The Pain Killer is just one of many cool cocktails in the BVIs.
Pina Colada
The Pina Colada was created in San Juan, Puerto Rico. I have been to, Barrachina, the original Pina Colada bar in Old Town. This is disputed by a hotel on the beach, which has a bartender who claims he created it. As one who does not take these things lightly, I have checked with locals and conducted a lot of research and am sticking with Barrachina as the bar that created the Pina Colada cocktail.
Surfers On Acid (shot)
I know this location well as I – and everyone else in the area – went to it every Sunday night.
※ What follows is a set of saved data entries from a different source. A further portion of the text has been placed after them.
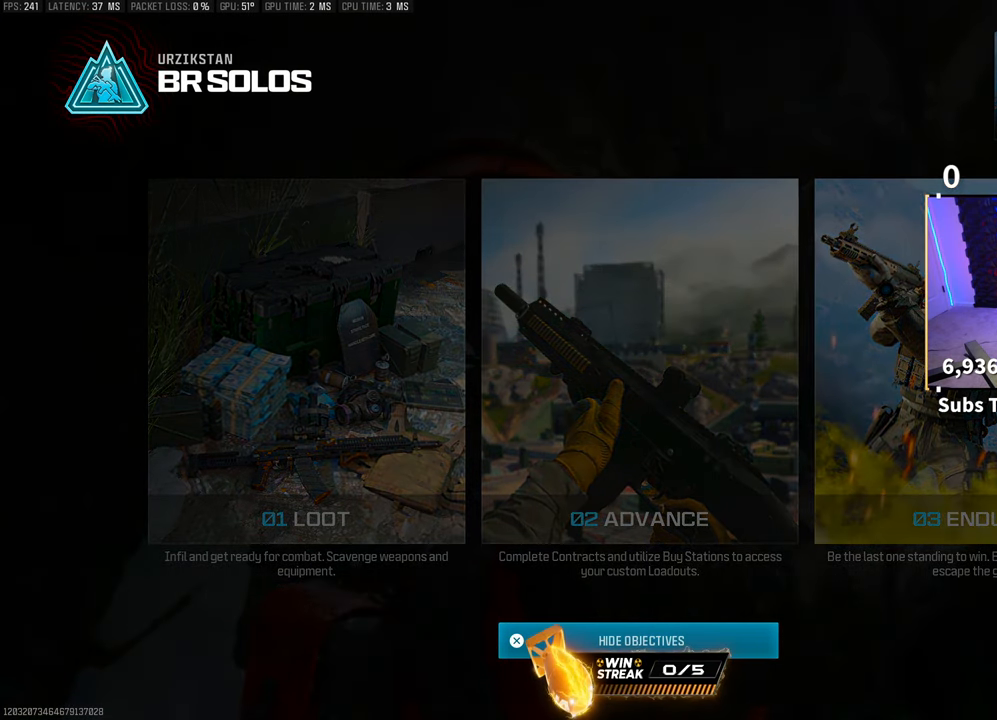
{"dt_ms": 1000, "buttons": [], "left_stick": "center", "right_stick": "center"}
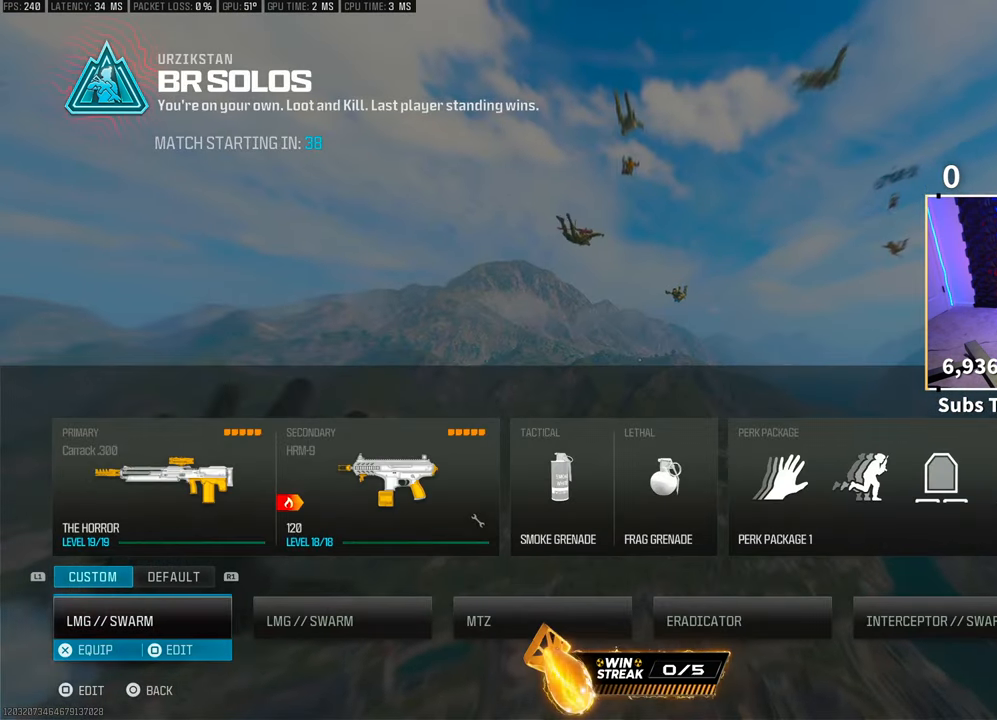
{"dt_ms": 500, "buttons": [], "left_stick": "center", "right_stick": "center", "events": [[50, "L2", "down"], [150, "L2", "up"]]}
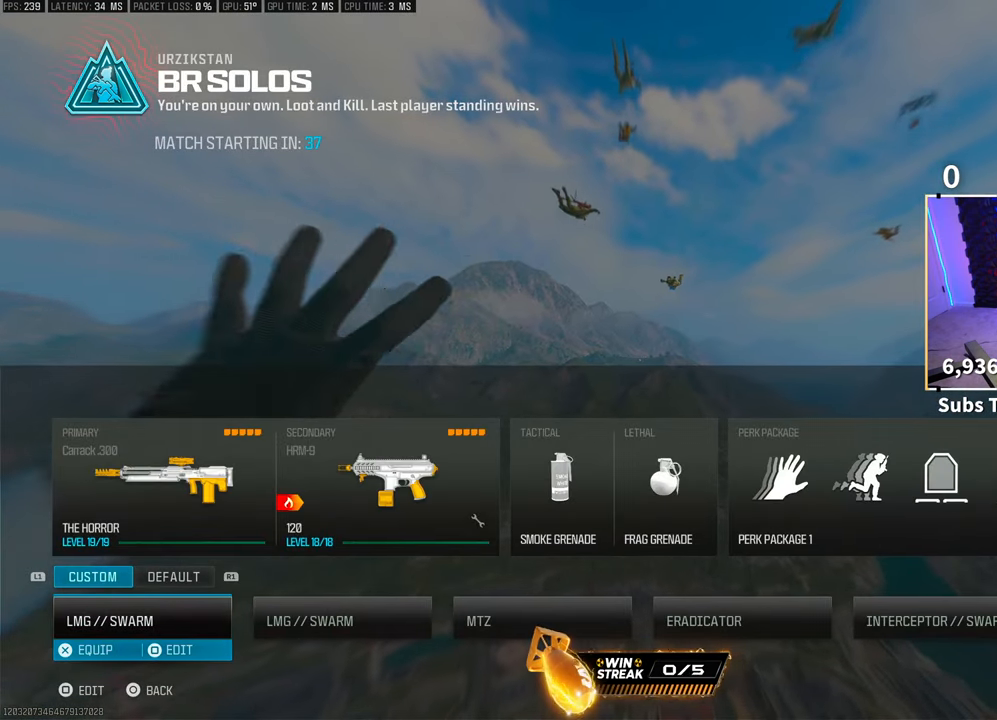
{"dt_ms": 500, "buttons": [], "left_stick": "center", "right_stick": "center", "events": []}
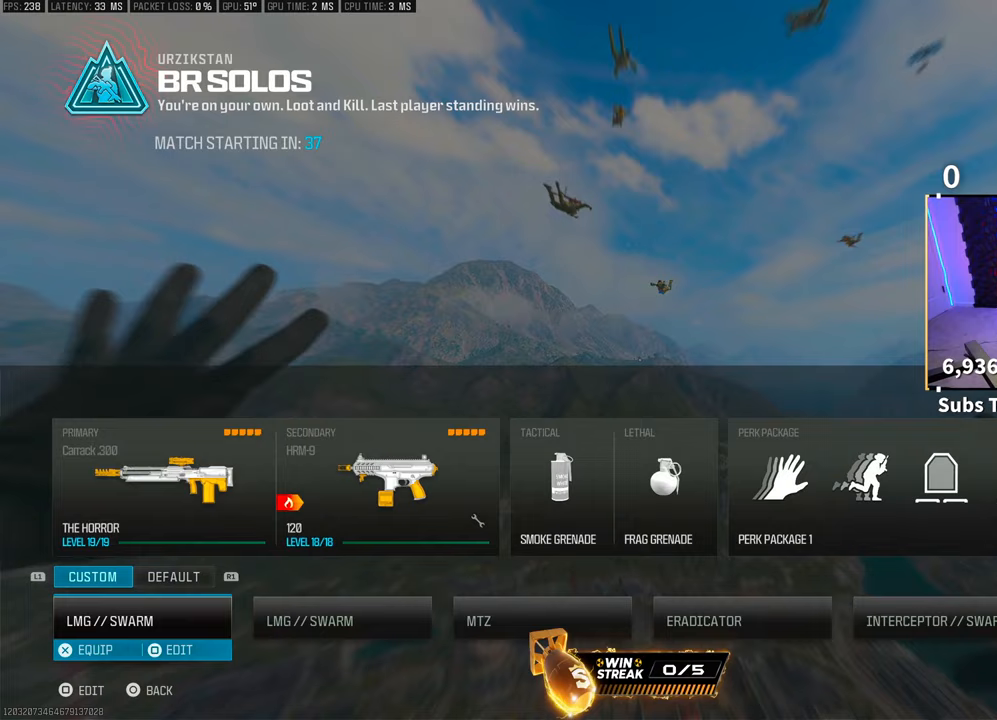
{"dt_ms": 500, "buttons": ["L2"], "left_stick": "center", "right_stick": "center", "events": [[83, "L2", "down"], [233, "L2", "up"], [400, "L2", "down"]]}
It’s 12th Street Bar & Grill in Manhattan Beach, CA. I was introduced to it by my regular bartender who insisted I try it – 1/3 Jager, 1/3 Malibu Rum and 1/3 pineapple juice. “It sounds terrible,” I protested but it turned out to be really good. And powerful!
I liked it so much that I took it on the road with me to a place called Siebkens in Elkhart Lake, WI, when I was in the area for work. Siebenks goes through more Jagermeister than any other bar in the Midwest and it’s only open four months a year. I became a bar hero when I introduced the bartenders to Surfer’s On Acid. You can now find a bartender or two at most bars who make it but none know its origin.
Good ‘ol 12th Street closed a few years later but it left a lot of memories for a lot of us, as well as a signature shot.